# Estratto del testo
++++++++
Il Joker che non voleva bruciare il mondo

L'atteso film di Todd Philips in sala il 3 ottobre


Joker, come è giusto che sia, porta un po’ di scompiglio. Alla Mostra del cinema, la proiezione e relativa attività stampa del film con Joaquin Phoenix (vagamente) ispirato alla figura dello storico nemico di Batman ha necessitato attenzione ai controlli di sicurezza, poi sono seguiti gli applausi. E da allora all’uscita in sala, il 3 ottobre, tanto clamore e tante polemiche. C’è chi inneggia all’Oscar soprattutto per l’ottima interpretazione di Joaquin Phoenix, sorprendentemente anche molto fisica. L’attore ha perso peso e lavora con il corpo contorcendolo per mostrare il disagio del suo personaggio, al pari di quello che fa con la smorfia e la risata, che risultano dolorose e sofferte.

Arthur Fleck, così si chiama il personaggio in questa versione, è una persona disturbata. La sua malattia lo porta a scoppiare in risa anche quando vorrebbe piangere o semplicemente scomparire dal mondo. Non è il Joker di Nolan, né quello di Burton, né quello dei fumetti. A dirla tutta, non è proprio il Joker. Pur essendo autorizzato dalla DC Comics, ha l’approccio di un apocrifo. Il marchio della casa editrice non compare in apertura, c’è solo quello della Warner, graficizzato come lo era negli anni ’70, il che inquadra il film anche temporalmente. Una serie di traumatiche scoperte, la malattia di sua madre e soprattutto la classica ‘giornata storta’ lo porteranno a intraprendere un percorso di violenza, l’unico che sembra offrirgli uno sbocco e una risposta.
++++++++
# Dati estratti
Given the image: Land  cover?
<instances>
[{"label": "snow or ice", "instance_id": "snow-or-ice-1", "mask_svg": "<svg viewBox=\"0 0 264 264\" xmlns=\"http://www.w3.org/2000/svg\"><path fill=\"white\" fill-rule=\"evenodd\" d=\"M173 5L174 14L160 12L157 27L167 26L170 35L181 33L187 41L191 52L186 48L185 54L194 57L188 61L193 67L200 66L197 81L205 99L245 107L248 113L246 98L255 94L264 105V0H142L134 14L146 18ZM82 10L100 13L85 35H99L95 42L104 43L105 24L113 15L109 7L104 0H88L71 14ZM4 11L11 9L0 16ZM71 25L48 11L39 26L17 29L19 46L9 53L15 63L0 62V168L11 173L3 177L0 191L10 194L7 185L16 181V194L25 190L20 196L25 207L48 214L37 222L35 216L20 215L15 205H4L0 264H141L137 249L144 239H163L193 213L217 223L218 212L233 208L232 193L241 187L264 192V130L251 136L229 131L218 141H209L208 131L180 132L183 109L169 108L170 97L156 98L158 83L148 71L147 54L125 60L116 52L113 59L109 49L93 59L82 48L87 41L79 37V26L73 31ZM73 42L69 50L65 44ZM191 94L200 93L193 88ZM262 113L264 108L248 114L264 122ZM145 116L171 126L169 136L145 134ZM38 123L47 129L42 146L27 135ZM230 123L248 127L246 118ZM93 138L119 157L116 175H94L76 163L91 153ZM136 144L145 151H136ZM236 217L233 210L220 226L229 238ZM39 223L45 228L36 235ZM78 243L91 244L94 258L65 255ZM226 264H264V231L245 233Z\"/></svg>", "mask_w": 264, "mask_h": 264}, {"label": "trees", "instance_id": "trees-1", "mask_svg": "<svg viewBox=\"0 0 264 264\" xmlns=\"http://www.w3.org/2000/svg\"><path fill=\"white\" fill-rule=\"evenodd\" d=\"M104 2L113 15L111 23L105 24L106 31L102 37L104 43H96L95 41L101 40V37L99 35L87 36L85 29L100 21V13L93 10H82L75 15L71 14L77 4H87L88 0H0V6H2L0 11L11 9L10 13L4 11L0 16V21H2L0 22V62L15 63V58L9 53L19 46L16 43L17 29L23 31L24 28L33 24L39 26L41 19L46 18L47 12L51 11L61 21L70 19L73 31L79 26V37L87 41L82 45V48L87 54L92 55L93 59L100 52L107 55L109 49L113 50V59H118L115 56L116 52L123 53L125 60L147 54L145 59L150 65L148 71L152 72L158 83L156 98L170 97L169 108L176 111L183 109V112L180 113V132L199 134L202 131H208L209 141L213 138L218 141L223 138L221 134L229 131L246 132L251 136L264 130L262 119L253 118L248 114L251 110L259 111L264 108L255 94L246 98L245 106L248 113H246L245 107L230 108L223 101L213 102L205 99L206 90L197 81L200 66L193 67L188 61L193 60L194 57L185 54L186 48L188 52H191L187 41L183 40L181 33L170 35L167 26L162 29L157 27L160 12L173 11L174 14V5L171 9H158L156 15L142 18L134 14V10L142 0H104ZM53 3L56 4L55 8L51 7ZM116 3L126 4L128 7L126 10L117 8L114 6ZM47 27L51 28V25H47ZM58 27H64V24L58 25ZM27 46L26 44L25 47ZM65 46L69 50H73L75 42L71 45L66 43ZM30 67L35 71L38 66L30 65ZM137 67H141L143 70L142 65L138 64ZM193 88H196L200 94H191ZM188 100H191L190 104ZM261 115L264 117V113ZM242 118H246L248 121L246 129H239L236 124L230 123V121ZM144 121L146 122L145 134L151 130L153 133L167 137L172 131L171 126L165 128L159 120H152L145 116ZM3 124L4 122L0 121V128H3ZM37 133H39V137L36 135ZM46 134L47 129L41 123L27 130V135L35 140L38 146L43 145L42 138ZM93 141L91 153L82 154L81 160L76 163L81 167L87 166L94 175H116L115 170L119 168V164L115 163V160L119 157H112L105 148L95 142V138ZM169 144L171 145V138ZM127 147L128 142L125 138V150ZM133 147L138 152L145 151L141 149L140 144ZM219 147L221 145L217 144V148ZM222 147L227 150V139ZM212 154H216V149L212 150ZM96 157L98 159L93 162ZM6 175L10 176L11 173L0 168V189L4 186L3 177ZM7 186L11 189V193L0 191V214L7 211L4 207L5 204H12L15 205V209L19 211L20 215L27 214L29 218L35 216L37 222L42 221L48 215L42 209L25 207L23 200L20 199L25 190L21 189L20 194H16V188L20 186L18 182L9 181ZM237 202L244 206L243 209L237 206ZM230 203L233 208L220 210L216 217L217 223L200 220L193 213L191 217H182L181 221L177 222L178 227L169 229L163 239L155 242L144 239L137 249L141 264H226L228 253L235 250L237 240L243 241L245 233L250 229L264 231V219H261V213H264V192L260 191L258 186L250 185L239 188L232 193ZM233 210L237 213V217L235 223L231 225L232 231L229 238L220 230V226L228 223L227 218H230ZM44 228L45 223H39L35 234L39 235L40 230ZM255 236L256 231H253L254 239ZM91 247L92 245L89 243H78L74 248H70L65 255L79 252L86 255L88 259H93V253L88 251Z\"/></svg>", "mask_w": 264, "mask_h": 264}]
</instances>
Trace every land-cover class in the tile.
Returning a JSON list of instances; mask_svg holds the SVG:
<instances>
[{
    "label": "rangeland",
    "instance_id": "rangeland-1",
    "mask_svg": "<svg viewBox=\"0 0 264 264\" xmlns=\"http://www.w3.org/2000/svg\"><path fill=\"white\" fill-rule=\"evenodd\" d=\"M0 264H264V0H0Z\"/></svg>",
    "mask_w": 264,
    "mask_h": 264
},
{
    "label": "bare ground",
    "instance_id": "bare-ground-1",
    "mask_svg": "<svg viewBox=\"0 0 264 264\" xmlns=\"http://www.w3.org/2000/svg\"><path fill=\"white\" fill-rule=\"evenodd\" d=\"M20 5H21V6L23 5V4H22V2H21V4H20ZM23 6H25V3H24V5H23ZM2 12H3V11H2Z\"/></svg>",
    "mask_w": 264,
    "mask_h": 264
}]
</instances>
++++++++
# Completa quanto segue
1. Traduci in inglese questa frase del testo su Joker: «Arthur Fleck, così si chiama il personaggio in questa versione, è una persona disturbata.»
2. Prosegui il testo su Joker dopo l'ultima frase riportata.

# Soluzioni degli esercizi
1. Arthur Fleck, as the character is called in this version, is a disturbed person.

2.
Tutto il film è, in effetti, giocato su due grosse ambiguità: ‘Joker’ è un termine generico, che può indicare semplicemente il giullare, il buffone, il Jolly delle carte, il clown, l’uomo che ride (del resto Hugo fu di ispirazione proprio al fumettista Bob Kane per la creazione del personaggio), e inoltre, come sa chi ha letto l’epocale fumetto The Killing Joke o ha visto il nolaniano Il Cavaliere Oscuro, il villain non ha un passato ben delineato. Essendo fuori di testa, se lo ricorda ‘in versione multipla’. Questa potrebbe essere una delle sue molte origini. Ma anche semplicemente la storia di un pazzo che, suo malgrado, diventa il simbolo di una battaglia di classe. E il suo trucco diventa il baluardo di un movimento, come la maschera di Guy Fawkes da V per Vendetta, in un’ambientazione anni ’70 sorretta da una fotografia elegante e da un montaggio pulsante e ansiogeno.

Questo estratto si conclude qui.